SCALER - Sociocultural Anthropology Lab for Equity and Racial Justice
Students in SCALER work on a variety of ethnographic research projects at various stages of conceptualization and execution, including designing and writing research proposals, conducting literature reviews, submitting protocols for review by the IRB, conducting ethnographic participant observation, data analysis, mapping, and write up.
Three Ongoing SCALER Projects
This project investigates the relationships between racial violence, everyday political geographies, bodily memory, and public history in Georgia. The study focuses on the movement of bodies through physical and cultural landscapes as revelatory of collective memory and as a means for reckoning with the past. Student researchers will assist in conducting ethnographic research in communities in Georgia, and collecting and aggregating existing, spatialized data related to racialized violence, African American communities, their rise, and ebbs overtime and sundown towns.

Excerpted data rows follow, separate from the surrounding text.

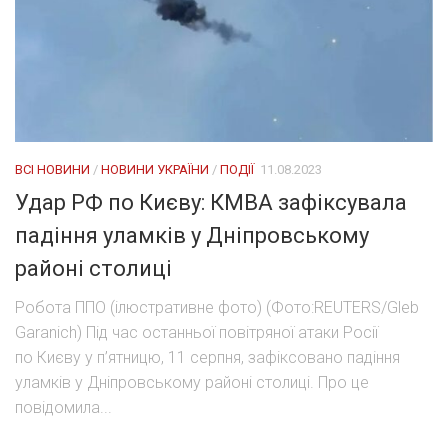
ВСІ НОВИНИ
/
НОВИНИ УКРАЇНИ
/
ПОДІЇ
11.08.2023
Удар РФ по Києву: КМВА зафіксувала
падіння уламків у Дніпровському
районі столиці
Робота ППО (ілюстративне фото) (Фото:REUTERS/Gleb
Garanich) Під час останньої повітряної атаки Росії
по Києву у п’ятницю, 11 серпня, зафіксовано падіння
уламків у Дніпровському районі столиці. Про це
повідомила...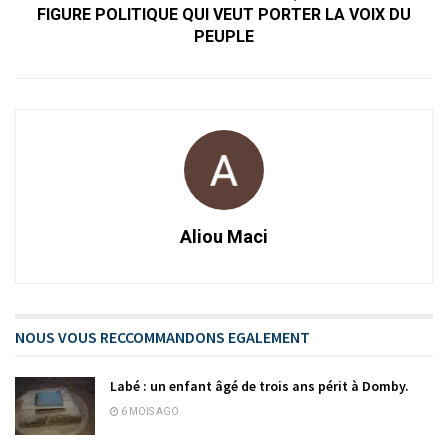
FIGURE POLITIQUE QUI VEUT PORTER LA VOIX DU
PEUPLE
Aliou Maci
NOUS VOUS RECCOMMANDONS EGALEMENT
Labé : un enfant âgé de trois ans périt à Domby.
6 MOIS AGO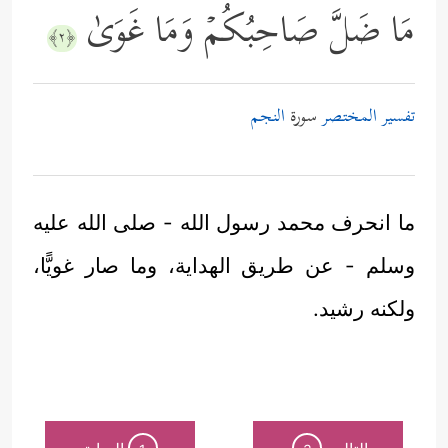
مَا ضَلَّ صَاحِبُكُمۡ وَمَا غَوَىٰ
﴿٢﴾
تفسير المختصر
سورة
النجم
ما انحرف محمد رسول الله - صلى الله عليه
وسلم - عن طريق الهداية، وما صار غويًّا،
ولكنه رشيد.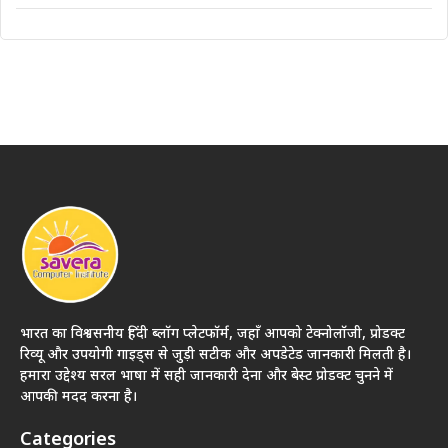
भारत का विश्वसनीय हिंदी ब्लॉग प्लेटफॉर्म, जहाँ आपको टेक्नोलॉजी, प्रोडक्ट
रिव्यू और उपयोगी गाइड्स से जुड़ी सटीक और अपडेटेड जानकारी मिलती है।
हमारा उद्देश्य सरल भाषा में सही जानकारी देना और बेस्ट प्रोडक्ट चुनने में
आपकी मदद करना है।
Categories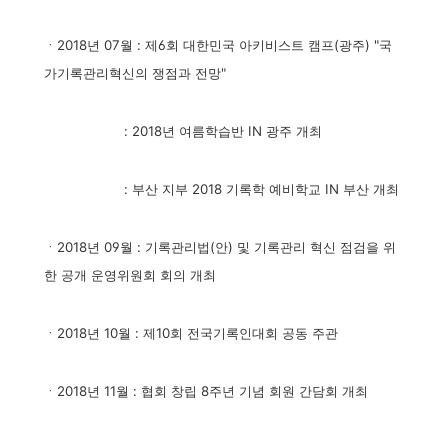
ㆍ2018년 07월 : 제6회 대한민국 아키비스트 캠프(광주) "국
가기록관리혁신의 쟁점과 전망"
: 2018년 여름학습반 IN 광주 개최
: 부산 지부 2018 기록학 예비학교 IN 부산 개최
ㆍ2018년 09월 : 기록관리법(안) 및 기록관리 혁신 점검을 위
한 공개 운영위원회 회의 개최
ㆍ2018년 10월 : 제10회 전국기록인대회 공동 주관
ㆍ2018년 11월 : 협회 창립 8주년 기념 회원 간담회 개최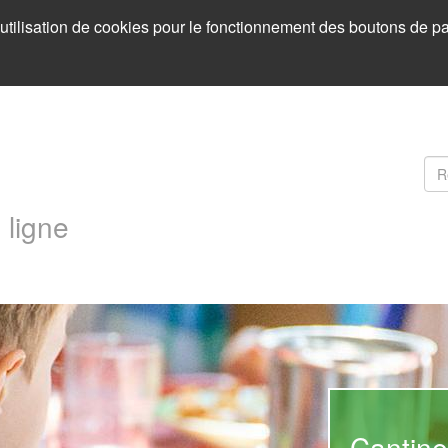
l’utilisation de cookies pour le fonctionnement des boutons de p
F
d
Re
 ligne
r
Urbani
Cantine
Les Clai
Carte p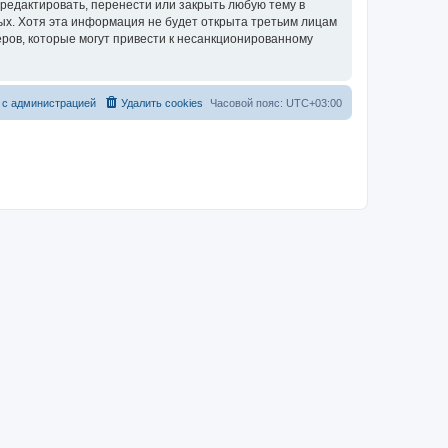
редактировать, перенести или закрыть любую тему в
ных. Хотя эта информация не будет открыта третьим лицам
ров, которые могут привести к несанкционированному
 с администрацией
Удалить cookies
Часовой пояс:
UTC+03:00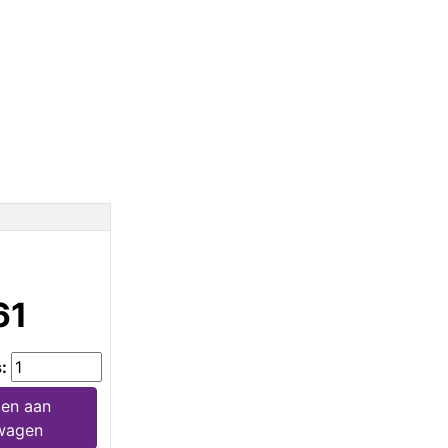
61
s:
en aan
wagen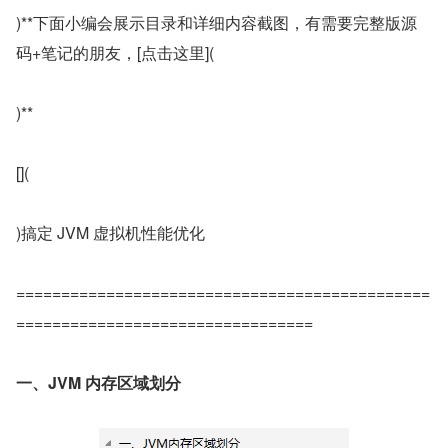
)**下面小编会展示目录和详细内容截图，有需要完整版源
码+笔记的朋友，[点击这里](
)**
[](
)搞定 JVM 虚拟机性能优化
==============================================
=================================
一、JVM 内存区域划分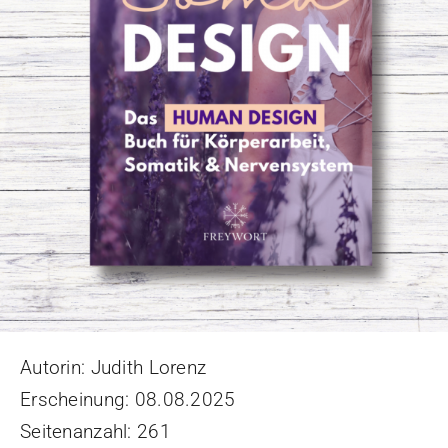
Autorin: Judith Lorenz
Erscheinung: 08.08.2025
Seitenanzahl: 261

Dr. Burnet continues to write and publish about the 1994 genocide of Tutsis, women in politics, and religion and peacebuilding in Rwanda. Research assistants may assist with data analysis (or re-analysis), archival research, literature reviews, or the write up of results.
This project aims to understand how the informal and clientelistic forms of politics that characterize political settlements in developing countries shape prospects for women’s political empowerment. The project is investigating the impact of the politics of inclusion on women and the implementation of specific gender policies in Rwanda, Niger, and Zambia.